Bolsonaro sabe que nos próximos meses não terá condições de ser nem mesmo jardineiro da sede do Clube Militar no Rio. Na foto mais recente, ele aparece sentado no leito da UTI lendo um papel.
Sem camisa, de óculos, fixado na leitura. É possível contar 10 pontos com algum tipo de conexão dos aparelhos com seu corpo. São fios de eletrodos e cateteres que medem e mantêm sob controle sua situação de saúde precária e instável.
Mas Bolsonaro parece ler com atenção. Com uma sonda gástrica no nariz e com todos aqueles fios que monitoram e calibram seus sinais vitais.
O paciente saiu há quatro dias de uma cirurgia que durou 12 horas. E manda dizer, pela foto, que aquele papel na mão o mantém conectado com o mundo das grandes decisões. Aquele não seria um papel qualquer com sua taxa de colesterol.
Sendo Bolsonaro um ex-presidente, a foto tem algum impacto. Que seria maior se ele fosse governante de alguma coisa. Porque passaria a ideia de que detém poder e mantém contato com uma realidade que exige sua atenção, mesmo naquelas circunstâncias.
Mas Bolsonaro não detém função pública, não governa, não faz nada que possa significar, como gestor de qualquer coisa, uma preocupação com o bem-estar dos brasileiros. O que ele informa, em meio ao emaranhado de fios, é que continua conspirando.
Bolsonaro ressuscitou para nos alertar de que continua fazendo o que sempre fez, desde que perdeu a eleição e perdeu o golpe. Bolsonaro conspira.
O líder do PL na Câmara dos Deputados, Sóstenes Cavalcante, já avisou que seu chefe é quem dará o aval decisivo ao novo texto do projeto de lei que poderia anistiar manés terroristas do 8 de janeiro.
Levarão a Bolsonaro a minuta da anistia, assim como no fim de 2022 levaram a minuta do golpe. Tudo em papel, com prova analógica das manobras, como foi com a trama golpista que não deu certo.
O que Bolsonaro sugere, na cena em que lê alguma coisa, é que tem o controle da situação. E que finge, com a ajuda de Cavalcante, estar mesmo interessado apenas na absolvição dos patriotas.
É constrangedor para as instituições, em especial para o Supremo, passando por Ministério Público e também pelo Congresso, que um cara alquebrado, réu por crimes variados, às vésperas da condenação e com um pé na cadeia, conspire do hospital, de dentro da UTI.
E ainda mais na situação em que se encontra, expondo toda a sua fragilidade física, que se tornou crônica e parece irreversível, se for considerada a sequência de episódios médicos.

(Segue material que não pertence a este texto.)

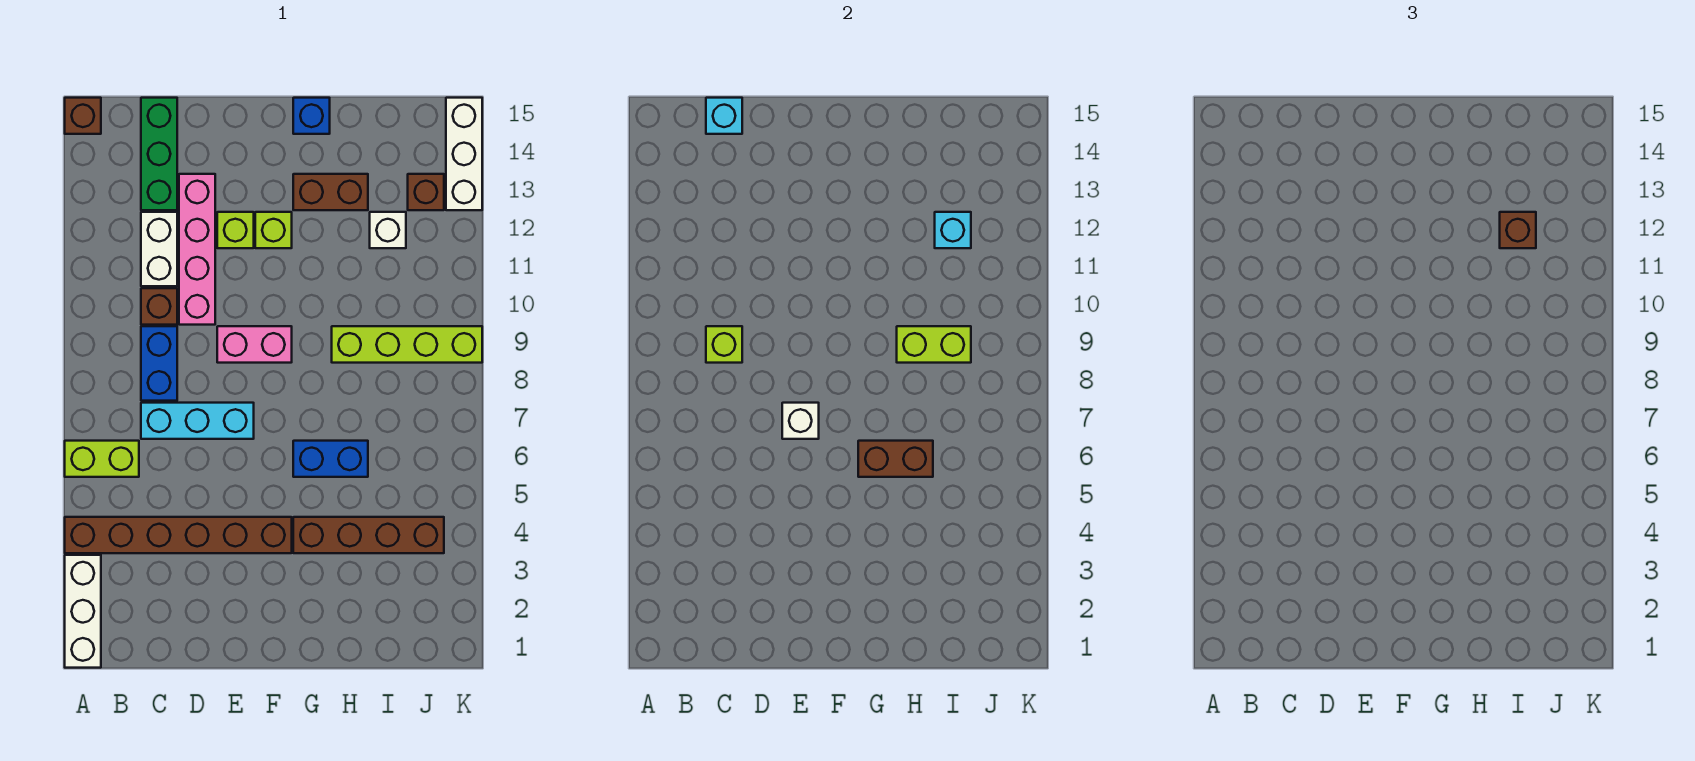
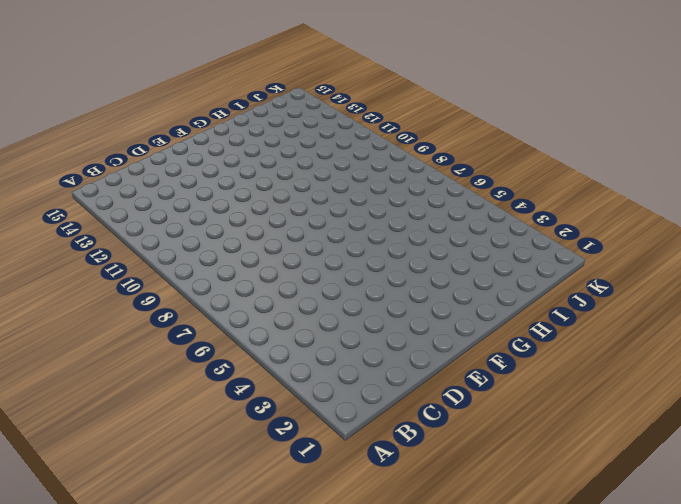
none -> white brick A1:A3 level 1
none -> brown brick A4:F4 level 1
none -> lime brick A6:B6 level 1

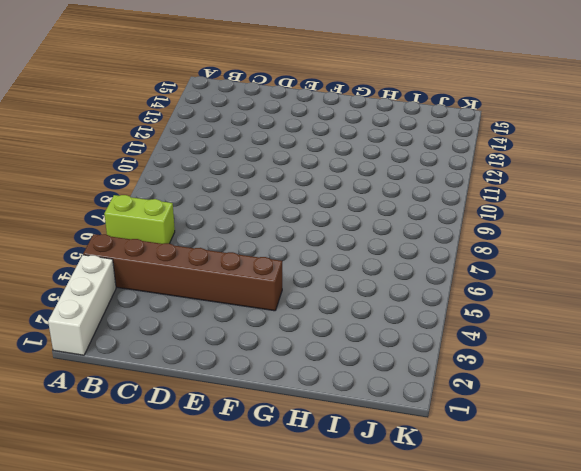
none -> brown brick A15 level 1
none -> cyan brick C7:E7 level 1
none -> blue brick C8:C9 level 1

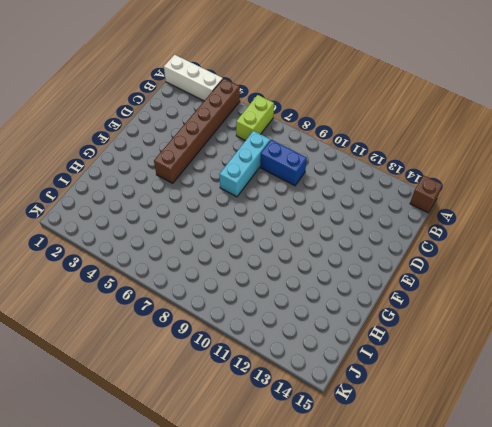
none -> brown brick C10 level 1
none -> white brick C11:C12 level 1
none -> green brick C13:C15 level 1

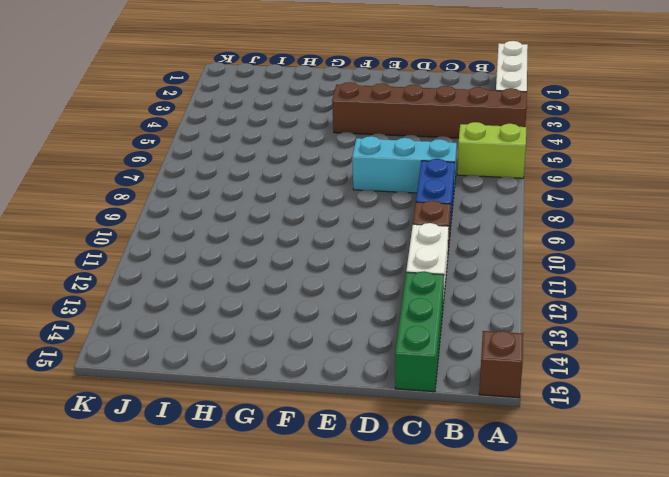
none -> pink brick D10:D13 level 1
none -> pink brick E9:F9 level 1
none -> lime brick E12 level 1

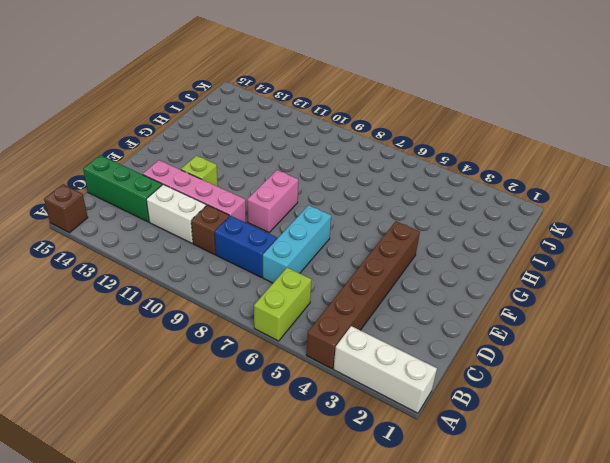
none -> lime brick F12 level 1
none -> brown brick G4:J4 level 1
none -> blue brick G6:H6 level 1

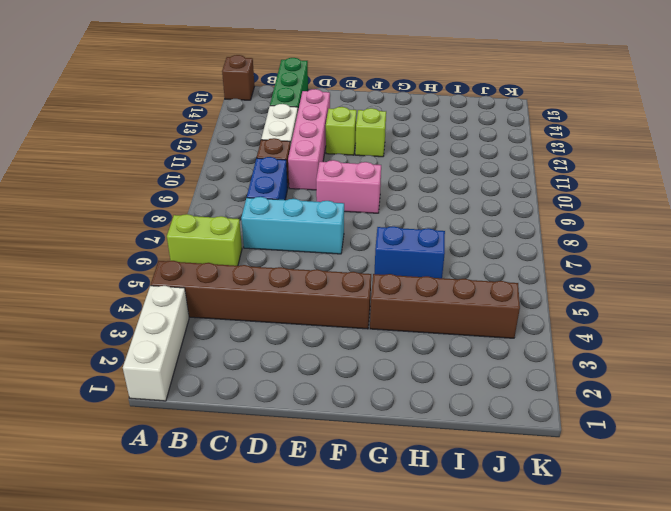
none -> brown brick G13:H13 level 1
none -> blue brick G15 level 1
none -> lime brick H9:K9 level 1

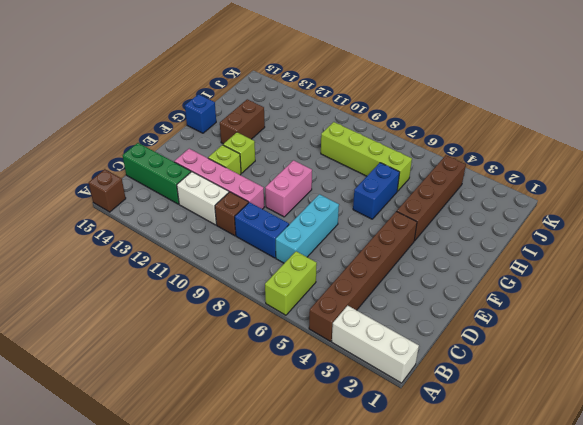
lime brick I6:I9 level 1 -> lime brick H9:K9 level 1
none -> white brick I12 level 1
none -> brown brick J13 level 1
none -> white brick K13:K15 level 1

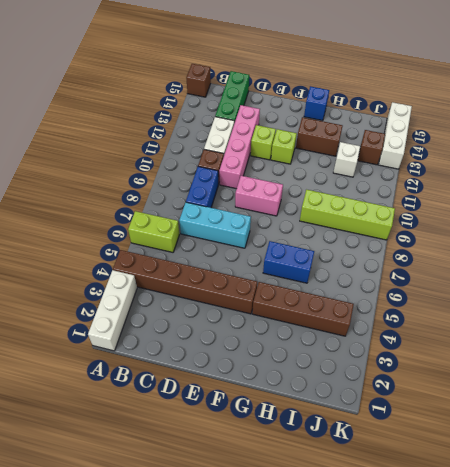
none -> lime brick C9 level 2
none -> cyan brick C15 level 2
none -> white brick E7 level 2

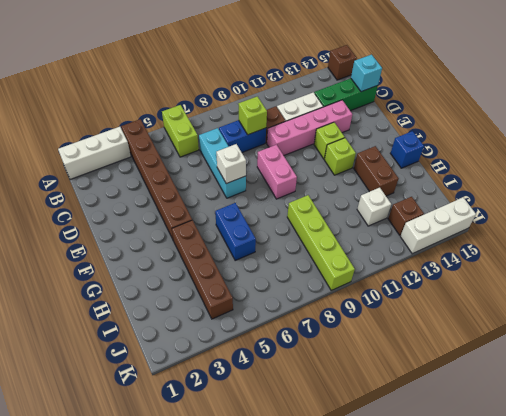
none -> brown brick G6:H6 level 2
none -> lime brick H9:I9 level 2
none -> cyan brick I12 level 2

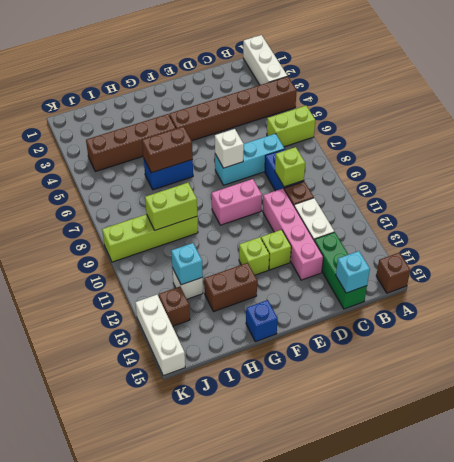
none -> brown brick I12 level 3

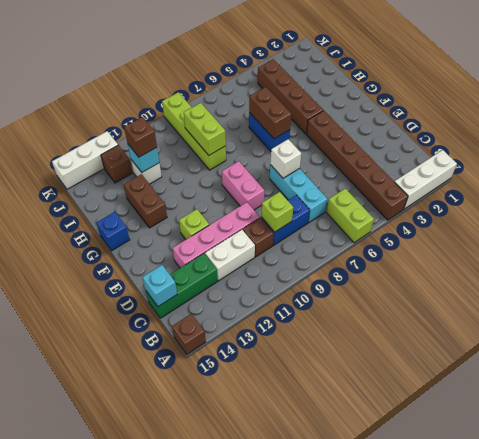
none -> lime brick F12 level 1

O Brasil continua sob a ameaça de um golpista que hoje não consegue andar sozinho, assim como quase não ficava em pé quando se enfurnou no Alvorada depois de ser derrotado por Lula. Mas o que será de Bolsonaro nos próximos meses?
É provável que saia do hospital e seja filmado comendo frango com farofa com as mãos em alguma lancheria de Brasília. É certo que continuará aparecendo, como derrotado, em pesquisas que simulam uma disputa improvável com Lula em 2026. É possível que tenha nova recaída.
Tudo é provável para Bolsonaro, desde o momento em que passou a ser visto como terrorista pelo Exército, que dele se livrou para que incomodasse os civis e passasse a usufruir dos benefícios da democracia.
Na foto em que lê algo, ele pode estar fingindo que aquele papel tem conteúdo ameaçador para Lula, o governo, Alexandre de Moraes, para a PGR e para as esquerdas.
Se for um papel em branco, não interessa. O que importa é a cena. Somos ameaçados por alguém que ainda não foi liberado nem para tomar canja.